L'histoire d'amour à laquelle laisse croire le résumé n'est en en réalité pas une. Si Vincent, le narrateur, est irrémédiablement attiré - obsédé même - par la cousine de son meilleur ami nouvellement arrivée au lycée, c'est autour du passé de cette dernière que gravite toute l'action. Autour de sa violente indifférence, et de la volonté qu'a Vincent de l'aider. Autour d'une bande d'amis qui veulent lui faire justice pour le viol collectif qu'elle a subi. Autour d'une vengeance à grande échelle. A cela s'ajoutent bien d'autres thématiques, seulement effleurées parfois, mais qui sous-tendent le récit, qui donnent aux personnages cette densité tragique : la perte d'un proche due à la maladie, les débats religieux entre adolescents, la drogue, l'alcool, le sexe sous toutes ses formes, la politique et la lutte des classes, l'hypocrisie de la société de consommation, le tout sur fond de période post-11 septembre et de violence dans les cités. Jean Molla nous dépeint ainsi une jeunesse désabusée par une époque qu'elle ne comprend pas sous les traits de personnages ambigüs, ni bons ni mauvais, ni gentils ni méchants, qui dealent et lisent Flaubert, rattrapés dans leur quotidien par le rythme effréné que prend finalement l'intrigue.
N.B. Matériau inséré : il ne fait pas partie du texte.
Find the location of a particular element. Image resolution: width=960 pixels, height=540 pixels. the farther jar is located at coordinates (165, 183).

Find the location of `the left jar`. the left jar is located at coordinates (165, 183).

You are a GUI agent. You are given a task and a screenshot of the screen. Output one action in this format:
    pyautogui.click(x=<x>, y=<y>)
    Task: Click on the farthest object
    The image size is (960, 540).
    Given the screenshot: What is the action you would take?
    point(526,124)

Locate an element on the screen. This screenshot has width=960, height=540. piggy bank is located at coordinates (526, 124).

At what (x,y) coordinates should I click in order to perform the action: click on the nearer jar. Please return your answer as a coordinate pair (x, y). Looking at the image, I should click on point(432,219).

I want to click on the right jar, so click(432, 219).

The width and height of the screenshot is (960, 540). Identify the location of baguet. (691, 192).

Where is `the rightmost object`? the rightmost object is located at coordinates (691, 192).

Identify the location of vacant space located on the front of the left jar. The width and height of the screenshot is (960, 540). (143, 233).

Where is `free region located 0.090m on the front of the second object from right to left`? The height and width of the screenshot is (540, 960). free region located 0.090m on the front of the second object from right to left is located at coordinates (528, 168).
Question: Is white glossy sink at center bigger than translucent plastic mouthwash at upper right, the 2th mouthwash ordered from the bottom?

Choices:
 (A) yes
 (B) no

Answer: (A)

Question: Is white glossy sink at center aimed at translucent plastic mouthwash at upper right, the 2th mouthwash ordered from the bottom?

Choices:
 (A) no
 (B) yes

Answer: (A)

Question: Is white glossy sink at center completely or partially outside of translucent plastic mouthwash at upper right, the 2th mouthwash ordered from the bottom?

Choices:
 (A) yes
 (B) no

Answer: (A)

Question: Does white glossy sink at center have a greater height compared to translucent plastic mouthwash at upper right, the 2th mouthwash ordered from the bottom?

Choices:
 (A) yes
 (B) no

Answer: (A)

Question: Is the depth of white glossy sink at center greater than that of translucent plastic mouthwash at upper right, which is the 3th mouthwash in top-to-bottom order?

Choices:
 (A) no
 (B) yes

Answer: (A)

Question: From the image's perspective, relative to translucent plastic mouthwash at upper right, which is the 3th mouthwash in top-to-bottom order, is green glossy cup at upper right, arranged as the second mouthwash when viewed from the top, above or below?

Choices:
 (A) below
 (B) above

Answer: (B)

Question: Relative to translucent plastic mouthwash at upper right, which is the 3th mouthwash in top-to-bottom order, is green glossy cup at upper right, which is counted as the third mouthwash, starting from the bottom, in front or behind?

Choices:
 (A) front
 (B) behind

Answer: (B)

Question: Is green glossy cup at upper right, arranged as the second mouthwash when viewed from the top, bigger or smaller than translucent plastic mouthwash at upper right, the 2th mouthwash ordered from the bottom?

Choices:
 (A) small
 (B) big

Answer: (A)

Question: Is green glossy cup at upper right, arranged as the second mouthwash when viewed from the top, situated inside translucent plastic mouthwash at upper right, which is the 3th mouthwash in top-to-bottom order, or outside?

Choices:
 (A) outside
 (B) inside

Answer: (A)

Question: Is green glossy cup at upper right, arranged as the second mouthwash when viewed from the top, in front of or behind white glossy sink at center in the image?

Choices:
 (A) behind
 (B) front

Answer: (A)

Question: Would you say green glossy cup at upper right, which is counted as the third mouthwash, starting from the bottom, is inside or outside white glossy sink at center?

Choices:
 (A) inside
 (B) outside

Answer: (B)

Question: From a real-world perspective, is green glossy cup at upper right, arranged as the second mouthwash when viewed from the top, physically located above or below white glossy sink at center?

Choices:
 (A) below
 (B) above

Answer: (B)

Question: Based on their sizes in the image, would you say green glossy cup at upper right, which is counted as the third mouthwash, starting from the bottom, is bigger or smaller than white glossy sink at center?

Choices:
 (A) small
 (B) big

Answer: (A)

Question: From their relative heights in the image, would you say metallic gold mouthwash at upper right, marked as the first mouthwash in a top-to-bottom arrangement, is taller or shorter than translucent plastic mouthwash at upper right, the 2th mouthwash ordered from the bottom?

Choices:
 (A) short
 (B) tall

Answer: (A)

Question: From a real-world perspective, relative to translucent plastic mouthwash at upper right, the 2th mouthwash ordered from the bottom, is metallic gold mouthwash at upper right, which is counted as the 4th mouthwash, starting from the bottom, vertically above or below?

On apprend par la suite que l'incipit sanglant est en réalité un extrait du journal de Djamila. On apprend par la suite que Vincent a perdu sa soeur, décédée des suites d'une leucémie. On apprend par la suite que Hamid, le meilleur ami de Vincent qu'on trouvait drôle et attachant, a déjà fait couler le sang, presque tué. On apprend enfin que par deux fois, Djamila aura été la victime des tournantes sexuelles, et que nous sommes bien loin de pouvoir seulement saisir ce mélange d'indifférence totale et de haine vengeresse qui l'étreint tour à tour. On découvre au fil du texte les mailles invisibles qui forment cette incroyable toile, qui aurait pu être incompréhensible au vu de la diversité des thèmes abordés, et qui se trouve en réalité être d'une clarté, d'une limpidité absolue. A la dernière page, le puzzle entier se reconstitue en effet, et nous laisse bouche-bée : l'histoire ne finit pas mal. L'histoire ne finit pas bien. La machine judiciaire, aussi injuste qu'elle puisse paraître, aussi banale après tant de violence, clôt finalement l'intrigue. Pas comme dans un roman, mais ''comme dans la vraie vie''. Et en écho aux pages du journal de Djamila que Vincent laisse brûler, c'est notre vision bien-pensante de l'adolescence et de ses petits tracas qui se consume.
Djamila a beau être publié en collection jeunesse, c'est un roman qui ne manquera pas de bouleverser les adultes. C'est dans cette capacité à parler à plusieurs générations qu'il trouve toute sa force et qu'il donne tout son éclat. Un véritable coup de coeur... un véritable coup au coeur.